#### Problem:
Every line from the start of the records through the line with "por el proceso" is to be written out exactly; pictures are not.

[Transcribed page contents]
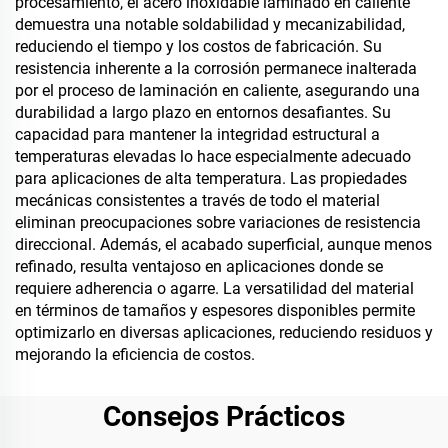
procesamiento, el acero inoxidable laminado en caliente
demuestra una notable soldabilidad y mecanizabilidad,
reduciendo el tiempo y los costos de fabricación. Su
resistencia inherente a la corrosión permanece inalterada
por el proceso de laminación en caliente, asegurando una
durabilidad a largo plazo en entornos desafiantes. Su
capacidad para mantener la integridad estructural a
temperaturas elevadas lo hace especialmente adecuado
para aplicaciones de alta temperatura. Las propiedades
mecánicas consistentes a través de todo el material
eliminan preocupaciones sobre variaciones de resistencia
direccional. Además, el acabado superficial, aunque menos
refinado, resulta ventajoso en aplicaciones donde se
requiere adherencia o agarre. La versatilidad del material
en términos de tamaños y espesores disponibles permite
optimizarlo en diversas aplicaciones, reduciendo residuos y
mejorando la eficiencia de costos.
Consejos Prácticos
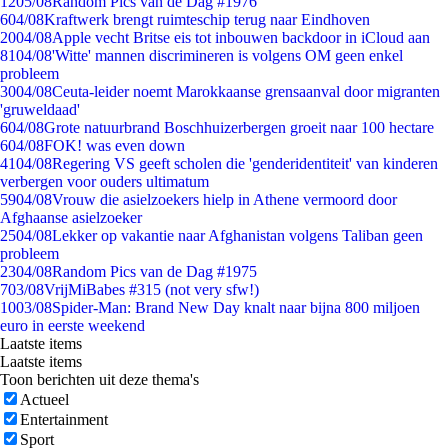
12
05/08
Random Pics van de Dag #1976
6
04/08
Kraftwerk brengt ruimteschip terug naar Eindhoven
20
04/08
Apple vecht Britse eis tot inbouwen backdoor in iCloud aan
81
04/08
'Witte' mannen discrimineren is volgens OM geen enkel
probleem
30
04/08
Ceuta-leider noemt Marokkaanse grensaanval door migranten
'gruweldaad'
6
04/08
Grote natuurbrand Boschhuizerbergen groeit naar 100 hectare
6
04/08
FOK! was even down
41
04/08
Regering VS geeft scholen die 'genderidentiteit' van kinderen
verbergen voor ouders ultimatum
59
04/08
Vrouw die asielzoekers hielp in Athene vermoord door
Afghaanse asielzoeker
25
04/08
Lekker op vakantie naar Afghanistan volgens Taliban geen
probleem
23
04/08
Random Pics van de Dag #1975
7
03/08
VrijMiBabes #315 (not very sfw!)
10
03/08
Spider-Man: Brand New Day knalt naar bijna 800 miljoen
euro in eerste weekend
Laatste items
Laatste items
Toon berichten uit deze thema's
Actueel
Entertainment
Sport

#### Solution to the exercise:
procesamiento, el acero inoxidable laminado en caliente
demuestra una notable soldabilidad y mecanizabilidad,
reduciendo el tiempo y los costos de fabricación. Su
resistencia inherente a la corrosión permanece inalterada
por el proceso de laminación en caliente, asegurando una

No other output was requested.